(Dataset entries)
**********
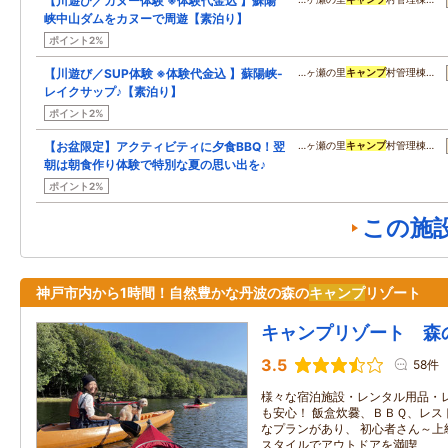
【川遊び／カヌー体験 ※体験代金込 】蘇陽
峡中山ダムをカヌーで周遊【素泊り】
ポイント2%
【川遊び／SUP体験 ※体験代金込 】蘇陽峡-
…ヶ瀬の里
キャンプ
村管理棟…
レイクサップ♪【素泊り】
ポイント2%
【お盆限定】アクティビティに夕食BBQ！翌
…ヶ瀬の里
キャンプ
村管理棟…
朝は朝食作り体験で特別な夏の思い出を♪
ポイント2%
この施
神戸市内から1時間！自然豊かな丹波の森の
キャンプ
リゾート
キャンプリゾート 森
3.5
58件
様々な宿泊施設・レンタル用品・
も安心！ 飯盒炊爨、ＢＢＱ、レス
なプランがあり、 初心者さん～上
スタイルでアウトドアを満喫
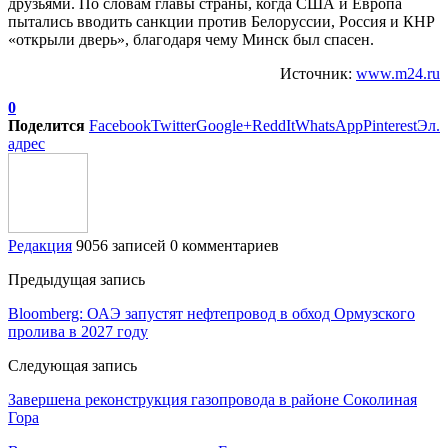
друзьями. По словам главы страны, когда США и Европа
пытались вводить санкции против Белоруссии, Россия и КНР
«открыли дверь», благодаря чему Минск был спасен.
Источник:
www.m24.ru
0
Поделится
Facebook
Twitter
Google+
ReddIt
WhatsApp
Pinterest
Эл.
адрес
Редакция
9056 записей
0 комментариев
Предыдущая запись
Bloomberg: ОАЭ запустят нефтепровод в обход Ормузского
пролива в 2027 году
Следующая запись
Завершена реконструкция газопровода в районе Соколиная
Гора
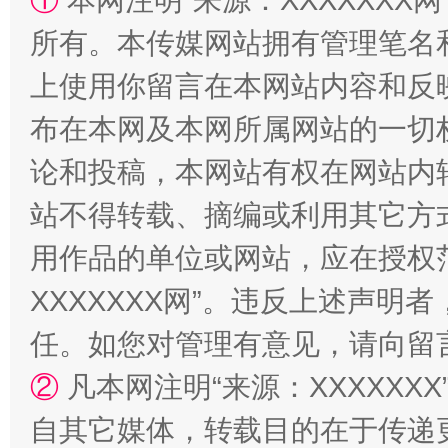
①
本网注明“来源：XXXXXXX网
所有。本传媒网站拥有管理笔名
上使用你留言在本网站内容和反
布在本网及本网所属网站的一切
论和投稿，本网站有权在网站内
站不得转载、摘编或利用其它方
国家大学科技园优化重塑工作
用作品的单位或网站，应在授权
XXXXXXX网”。违反上述声
任。如您对管理有意见，请向留
②
凡本网注明“来源：XXXXX
自其它媒体，转载目的在于传递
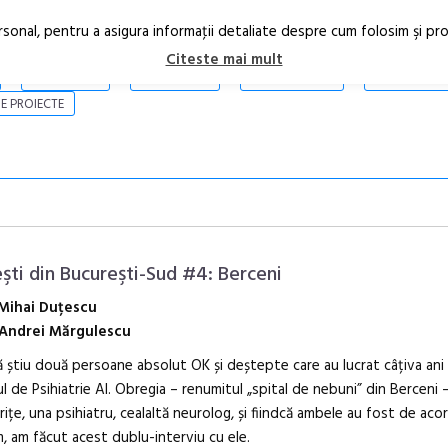
rsonal, pentru a asigura informaţii detaliate despre cum folosim şi pr
Citeste mai mult
ARTICOLE
STIRI
REVISTA PRINT
CONTACT
E PROIECTE
şti din Bucureşti-Sud #4: Berceni
Mihai Duțescu
Andrei Mărgulescu
Open Call – Local
ă știu două persoane absolut OK și deștepte care au lucrat câțiva ani 
Awards 2026
ul de Psihiatrie Al. Obregia – renumitul „spital de nebuni” din Berceni
ițe, una psihiatru, cealaltă neurolog, și fiindcă ambele au fost de aco
, am făcut acest dublu-interviu cu ele.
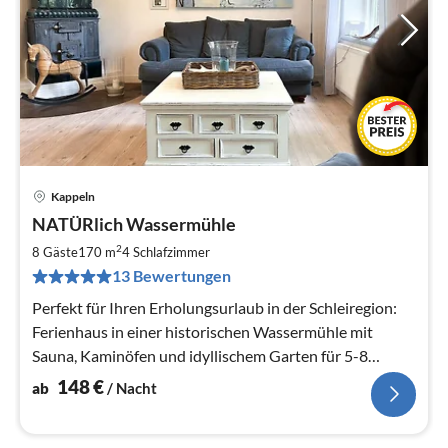
Kappeln
Pre
NATÜRlich Wassermühle
ab
1
2
8 Gäste
170 m
4
Schlafzimmer
pr
13 Bewertungen
Na
Perfekt für Ihren Erholungsurlaub in der Schleiregion:
Ferienhaus in einer historischen Wassermühle mit
Sauna, Kaminöfen und idyllischem Garten für 5-8
Personen
148
€
ab
/ Nacht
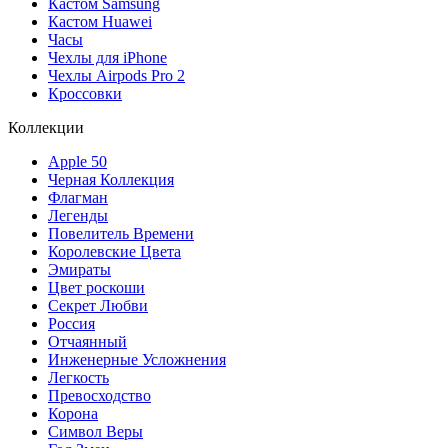
Кастом Samsung
Кастом Huawei
Часы
Чехлы для iPhone
Чехлы Airpods Pro 2
Кроссовки
Коллекции
Apple 50
Черная Коллекция
Флагман
Легенды
Повелитель Времени
Королевские Цвета
Эмираты
Цвет роскоши
Секрет Любви
Россия
Отчаянный
Инженерные Усложнения
Легкость
Превосходство
Корона
Символ Веры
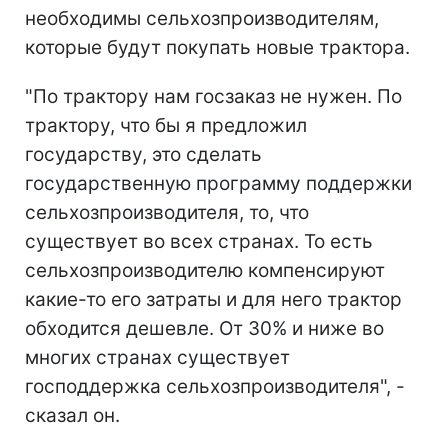
необходимы сельхозпроизводителям,
которые будут покупать новые трактора.
"По трактору нам госзаказ не нужен. По
трактору, что бы я предложил
государству, это сделать
государственную программу поддержки
сельхозпроизводителя, то, что
существует во всех странах. То есть
сельхозпроизводителю компенсируют
какие-то его затраты и для него трактор
обходится дешевле. От 30% и ниже во
многих странах существует
господдержка сельхозпроизводителя", -
сказал он.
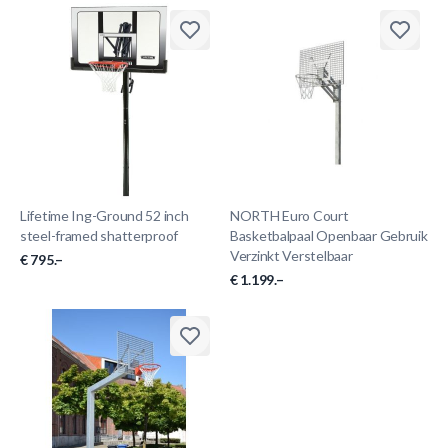
Lifetime Ing-Ground 52 inch
NORTH Euro Court
steel-framed shatterproof
Basketbalpaal Openbaar Gebruik
Verzinkt Verstelbaar
€ 795.–
€ 1.199.–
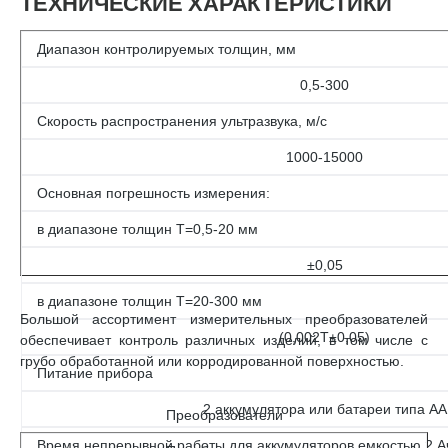
ТЕХНИЧЕСКИЕ ХАРАКТЕРИСТИКИ
Диапазон контролируемых толщин, мм
0,5-300
Скорость распространения ультразвука, м/с
1000-15000
Основная погрешность измерения:
в диапазоне толщин Т=0,5-20 мм
±0,05
в диапазоне толщин Т=20-300 мм
Большой ассортимент измерительных преобразователей
(0,002Т±0,05)
обеспечивает контроль различных изделий, в том числе с
грубо обработанной или корродированной поверхностью.
Питание прибора
2 аккумулятора или батареи типа АА
Преобразователи
Время непрерывной работы для аккумуляторов емкостью 2 А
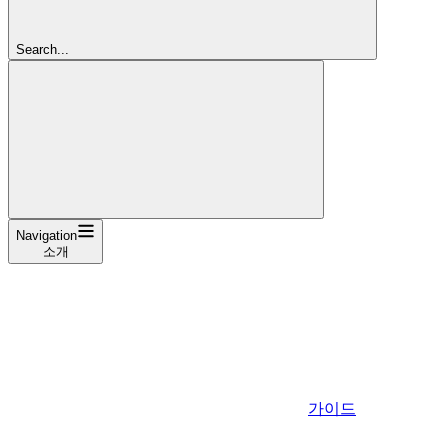
Search...
Navigation
소개
가이드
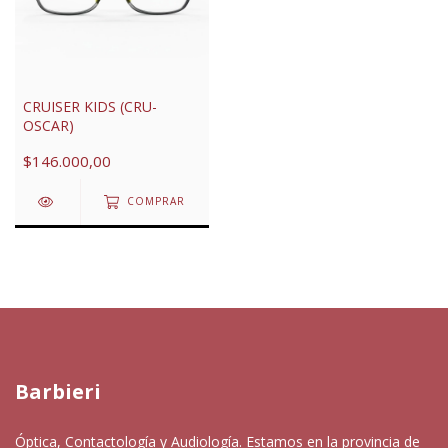
CRUISER KIDS (CRU-
OSCAR)
$146.000,00
COMPRAR
Barbieri
Óptica, Contactología y Audiología. Estamos en la provincia de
**********
- _WHAT IS NEEDED_
Set down again, character for character, the text of the material from its beginning through the line containing "スタイルでアウトドアを満喫", including that line, and leave out the pictures.

- _PROBLEM SOLUTION_
【川遊び／カヌー体験 ※体験代金込 】蘇陽
峡中山ダムをカヌーで周遊【素泊り】
ポイント2%
【川遊び／SUP体験 ※体験代金込 】蘇陽峡-
…ヶ瀬の里
キャンプ
村管理棟…
レイクサップ♪【素泊り】
ポイント2%
【お盆限定】アクティビティに夕食BBQ！翌
…ヶ瀬の里
キャンプ
村管理棟…
朝は朝食作り体験で特別な夏の思い出を♪
ポイント2%
この施
神戸市内から1時間！自然豊かな丹波の森の
キャンプ
リゾート
キャンプリゾート 森
3.5
58件
様々な宿泊施設・レンタル用品・
も安心！ 飯盒炊爨、ＢＢＱ、レス
なプランがあり、 初心者さん～上
スタイルでアウトドアを満喫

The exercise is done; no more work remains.